Tip:
Highlight text to annotate it
X
Now we have seen how the
cross product allows us to
combine tuples and then
apply selection conditions to
get meaningful combinations of tuples.
It turns out that relational algebra
includes an operator called
the natural join that is
used pretty much for the exact purpose.
What the natural join does is
it performs a cross-product
but then it enforces equality
on all of the attributes with the same name.
So if we set up our
schema properly, for example,
we have student ID and student
ID here, meaning the same
thing, and when the cross
product is created, it's only
going to combine tuples where the student ID is the same.
And furthermore, if we add
college in, we can
see that we have the college name here and the college name here.
If we combine college and apply
tuples, we'll only combine tuples that are talking about the same college.
Now in addition, one more
thing that it does is it
gets rid of these pesky attributes that have the same names.
So since when we combine,
for example, student and apply
with the natural join, we're only
combining tuples where the
student SID is the same as the apply SID.
Then we don't need to keep two
copies of that
column because the values are always going to be equal.
So the natural join operator
is written using a bow
tie, that's just the convention.
You will find that in your text editing programs if you look carefully.

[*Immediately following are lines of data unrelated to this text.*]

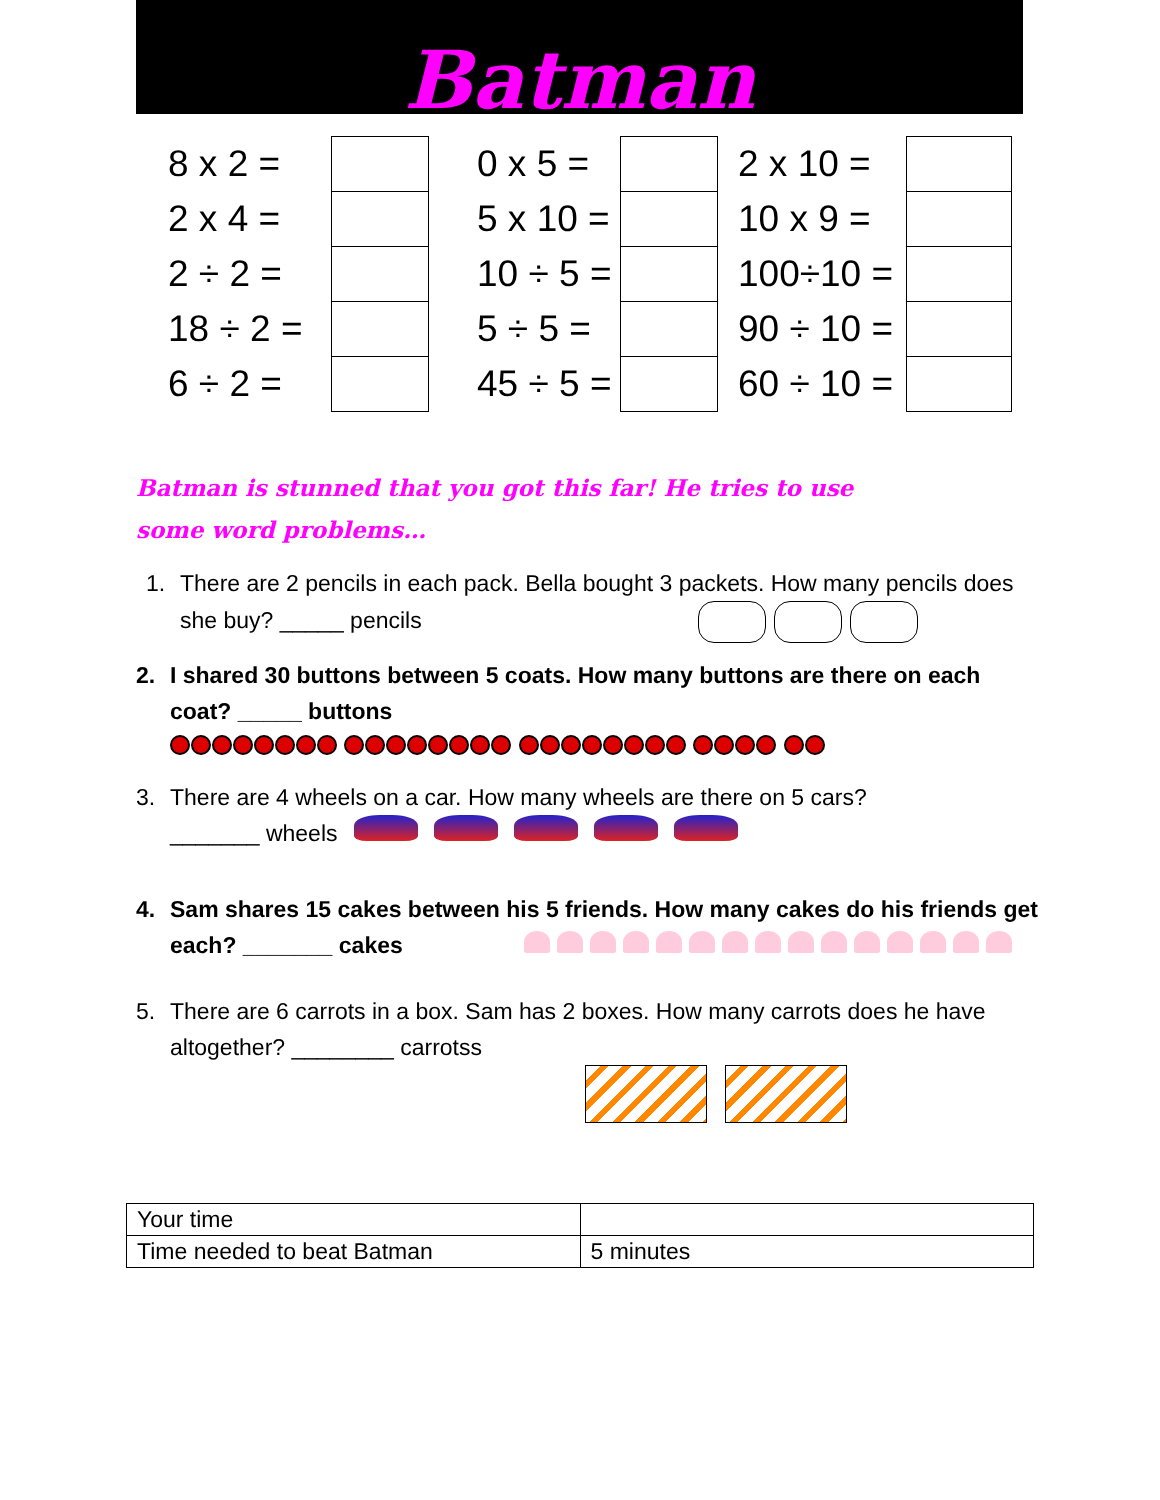Batman
| 8 x 2 = | | 0 x 5 = | | 2 x 10 = | |
| 2 x 4 = | | 5 x 10 = | | 10 x 9 = | |
| 2 ÷ 2 = | | 10 ÷ 5 = | | 100÷10 = | |
| 18 ÷ 2 = | | 5 ÷ 5 = | | 90 ÷ 10 = | |
| 6 ÷ 2 = | | 45 ÷ 5 = | | 60 ÷ 10 = | |
Batman is stunned that you got this far! He tries to use some word problems…
1. There are 2 pencils in each pack. Bella bought 3 packets. How many pencils does she buy? _____ pencils
2. I shared 30 buttons between 5 coats. How many buttons are there on each coat? _____ buttons
3. There are 4 wheels on a car. How many wheels are there on 5 cars?
_______ wheels
4. Sam shares 15 cakes between his 5 friends. How many cakes do his friends get each? _______ cakes
5. There are 6 carrots in a box. Sam has 2 boxes. How many carrots does he have altogether? ________ carrotss
| Your time | |
| Time needed to beat Batman | 5 minutes |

So let's do some examples now.
Let's go back to our same
query where we were finding
the names and GPAs of students
from large high schools who applied to CS and were rejected.
So now, instead of using
the cross-product we're gonna
use the natural join, which, as I said, was written with a bow tie.
What that allows us to
do, once we do that natural
join, is we don't have
to write that condition, that enforced
equality on those two
attributes, because it's going to do it itself.

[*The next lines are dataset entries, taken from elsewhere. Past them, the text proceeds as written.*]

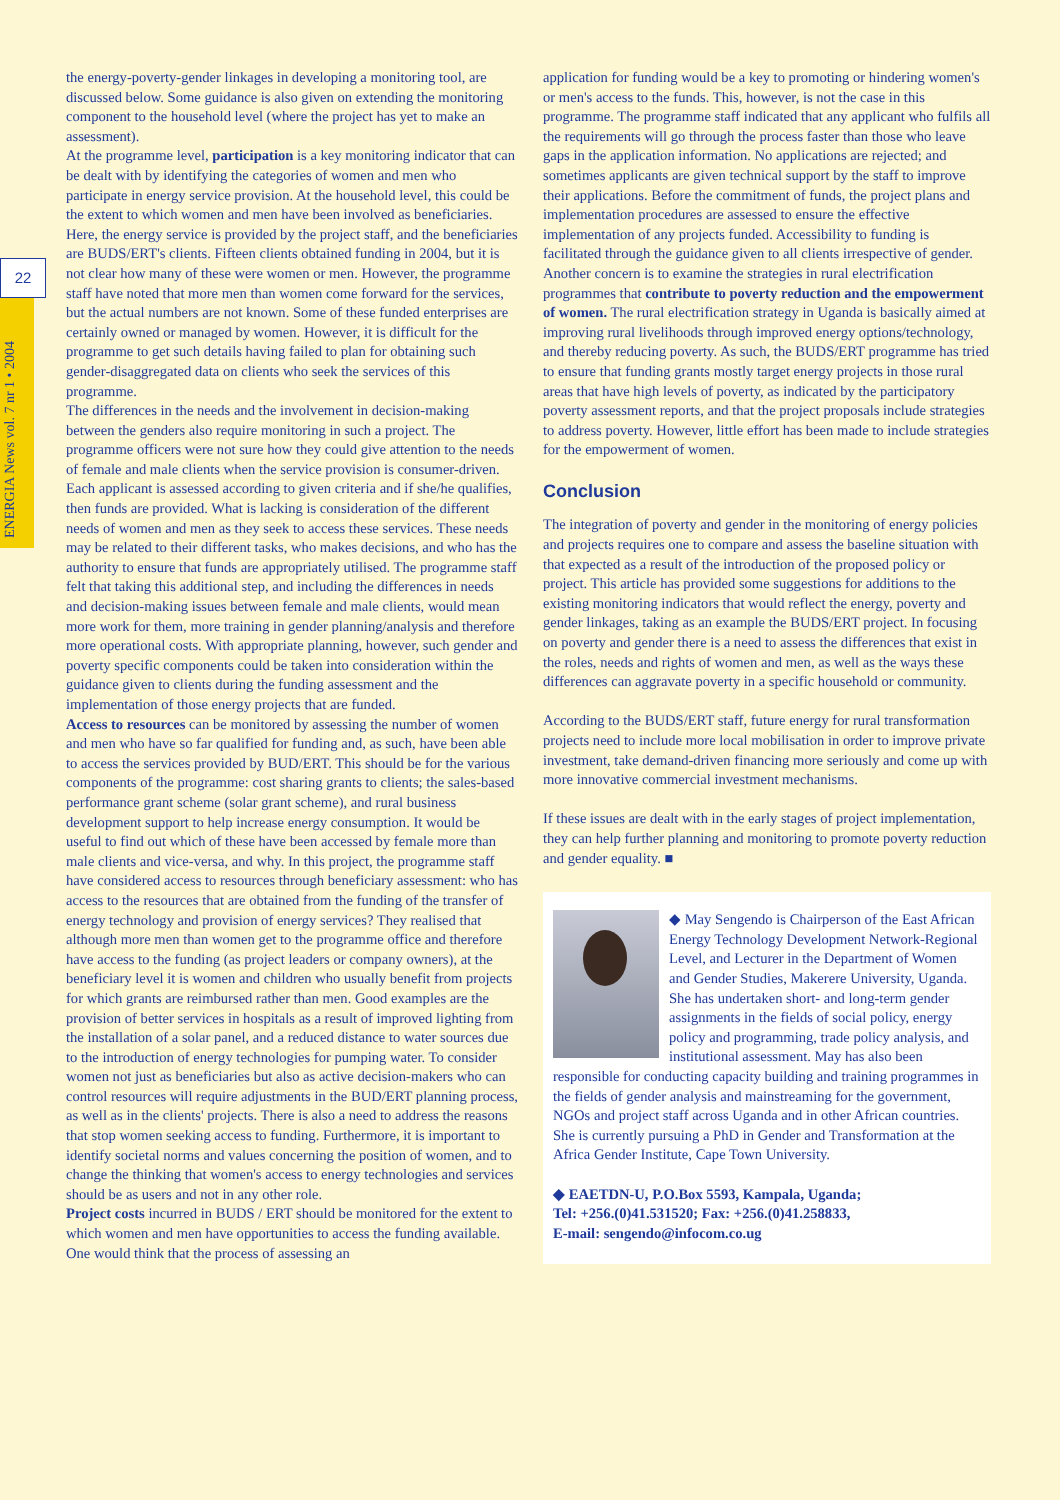22
ENERGIA News vol. 7 nr 1 • 2004
the energy-poverty-gender linkages in developing a monitoring tool, are discussed below. Some guidance is also given on extending the monitoring component to the household level (where the project has yet to make an assessment).
At the programme level, participation is a key monitoring indicator that can be dealt with by identifying the categories of women and men who participate in energy service provision. At the household level, this could be the extent to which women and men have been involved as beneficiaries. Here, the energy service is provided by the project staff, and the beneficiaries are BUDS/ERT's clients. Fifteen clients obtained funding in 2004, but it is not clear how many of these were women or men. However, the programme staff have noted that more men than women come forward for the services, but the actual numbers are not known. Some of these funded enterprises are certainly owned or managed by women. However, it is difficult for the programme to get such details having failed to plan for obtaining such gender-disaggregated data on clients who seek the services of this programme.
The differences in the needs and the involvement in decision-making between the genders also require monitoring in such a project. The programme officers were not sure how they could give attention to the needs of female and male clients when the service provision is consumer-driven. Each applicant is assessed according to given criteria and if she/he qualifies, then funds are provided. What is lacking is consideration of the different needs of women and men as they seek to access these services. These needs may be related to their different tasks, who makes decisions, and who has the authority to ensure that funds are appropriately utilised. The programme staff felt that taking this additional step, and including the differences in needs and decision-making issues between female and male clients, would mean more work for them, more training in gender planning/analysis and therefore more operational costs. With appropriate planning, however, such gender and poverty specific components could be taken into consideration within the guidance given to clients during the funding assessment and the implementation of those energy projects that are funded.
Access to resources can be monitored by assessing the number of women and men who have so far qualified for funding and, as such, have been able to access the services provided by BUD/ERT. This should be for the various components of the programme: cost sharing grants to clients; the sales-based performance grant scheme (solar grant scheme), and rural business development support to help increase energy consumption. It would be useful to find out which of these have been accessed by female more than male clients and vice-versa, and why. In this project, the programme staff have considered access to resources through beneficiary assessment: who has access to the resources that are obtained from the funding of the transfer of energy technology and provision of energy services? They realised that although more men than women get to the programme office and therefore have access to the funding (as project leaders or company owners), at the beneficiary level it is women and children who usually benefit from projects for which grants are reimbursed rather than men. Good examples are the provision of better services in hospitals as a result of improved lighting from the installation of a solar panel, and a reduced distance to water sources due to the introduction of energy technologies for pumping water. To consider women not just as beneficiaries but also as active decision-makers who can control resources will require adjustments in the BUD/ERT planning process, as well as in the clients' projects. There is also a need to address the reasons that stop women seeking access to funding. Furthermore, it is important to identify societal norms and values concerning the position of women, and to change the thinking that women's access to energy technologies and services should be as users and not in any other role.
Project costs incurred in BUDS / ERT should be monitored for the extent to which women and men have opportunities to access the funding available. One would think that the process of assessing an
application for funding would be a key to promoting or hindering women's or men's access to the funds. This, however, is not the case in this programme. The programme staff indicated that any applicant who fulfils all the requirements will go through the process faster than those who leave gaps in the application information. No applications are rejected; and sometimes applicants are given technical support by the staff to improve their applications. Before the commitment of funds, the project plans and implementation procedures are assessed to ensure the effective implementation of any projects funded. Accessibility to funding is facilitated through the guidance given to all clients irrespective of gender.
Another concern is to examine the strategies in rural electrification programmes that contribute to poverty reduction and the empowerment of women. The rural electrification strategy in Uganda is basically aimed at improving rural livelihoods through improved energy options/technology, and thereby reducing poverty. As such, the BUDS/ERT programme has tried to ensure that funding grants mostly target energy projects in those rural areas that have high levels of poverty, as indicated by the participatory poverty assessment reports, and that the project proposals include strategies to address poverty. However, little effort has been made to include strategies for the empowerment of women.
Conclusion
The integration of poverty and gender in the monitoring of energy policies and projects requires one to compare and assess the baseline situation with that expected as a result of the introduction of the proposed policy or project. This article has provided some suggestions for additions to the existing monitoring indicators that would reflect the energy, poverty and gender linkages, taking as an example the BUDS/ERT project. In focusing on poverty and gender there is a need to assess the differences that exist in the roles, needs and rights of women and men, as well as the ways these differences can aggravate poverty in a specific household or community.
According to the BUDS/ERT staff, future energy for rural transformation projects need to include more local mobilisation in order to improve private investment, take demand-driven financing more seriously and come up with more innovative commercial investment mechanisms.
If these issues are dealt with in the early stages of project implementation, they can help further planning and monitoring to promote poverty reduction and gender equality. ■
◆ May Sengendo is Chairperson of the East African Energy Technology Development Network-Regional Level, and Lecturer in the Department of Women and Gender Studies, Makerere University, Uganda. She has undertaken short- and long-term gender assignments in the fields of social policy, energy policy and programming, trade policy analysis, and institutional assessment. May has also been responsible for conducting capacity building and training programmes in the fields of gender analysis and mainstreaming for the government, NGOs and project staff across Uganda and in other African countries. She is currently pursuing a PhD in Gender and Transformation at the Africa Gender Institute, Cape Town University.
◆ EAETDN-U, P.O.Box 5593, Kampala, Uganda;
Tel: +256.(0)41.531520; Fax: +256.(0)41.258833,
E-mail: sengendo@infocom.co.ug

And once we have done that then
all we need to do is
apply the rest of our conditions,
which were that the high school
is greater than a thousand and the
major is CS and the decision
is reject, again we'll
call that R. And then,
since we're only getting the names
and GPAs, we write the
student name and the GPA.
Okay.
And that's the result of the query using a natural join.
So, as you can see that's a
little bit simpler than the original
with the cross-product and by setting
up schemas correctly, natural join can be very useful.
Now let's add one more complication to our query.
Let's suppose that we're only interested
in applications to colleges where the enrollment is greater than 20,000.
So, so far in
our expression we refer to the
student relation and the apply
relation, but we haven't used the college relation.
But if we want to have a
filter on enrollment, we're going to have
to bring the college relation into the picture.
This turns out to perhaps be easier than you think.
Let's just erase a couple
of our parentheses here, and what
we're going to do is we're
going to join in the
college relation, with the two relations we have already.
Now, technically, the natural
join is the binary operator, people
often use it without parentheses
because it's associative, but if
we get pedantic about it we could add that and then we're in good shape.
Now we've joined all three relations together.
And remember, automatically the natural
join enforces equality on the shared attributes.
Very specifically, the college
name here is going to
be set equal to the apply college name as well.
Now once we've done that, we've got all the information we need.
We just need to add one
more filtering condition, which is
that the college enrollment is greater than 20,000.
And with that, we've solved our query.
So to summarize the
natural join, the natural join combines relations.
It automatically sets values equal
when attribute names are the
same and then it removes the duplicate columns.
The natural join actually does not
add any expressive power to relational algebra.
We can rewrite the natural join without it using the cross-product.
So let me just show that rewrite here.
If we have, and now I'm
going to use the general case of two expressions.
One expression, natural join
with another expression, that is
actually equivalent to doing
a projection on the
schema of the first
expression - I'll just
call it E1 now - union
the schema of the second expression.
That's a real union, so that
means if we have two copies we
just keep one of them. Over
the selection of. Now we're
going to set all the shared attributes
of the first expression to
be equal to the shared attributes of the second.
So I'll just write E1, A1
equals E2, A1
and E1, A2 equals E2 dot A2.
Now these are the cases where,
again, the attributes have the same names, and so on.
So we're setting all those equal,
and that is applied over
expression one cross-product expression two.
So again, the natural
join is not giving us
additional expressive power, but it is very convenient notationally.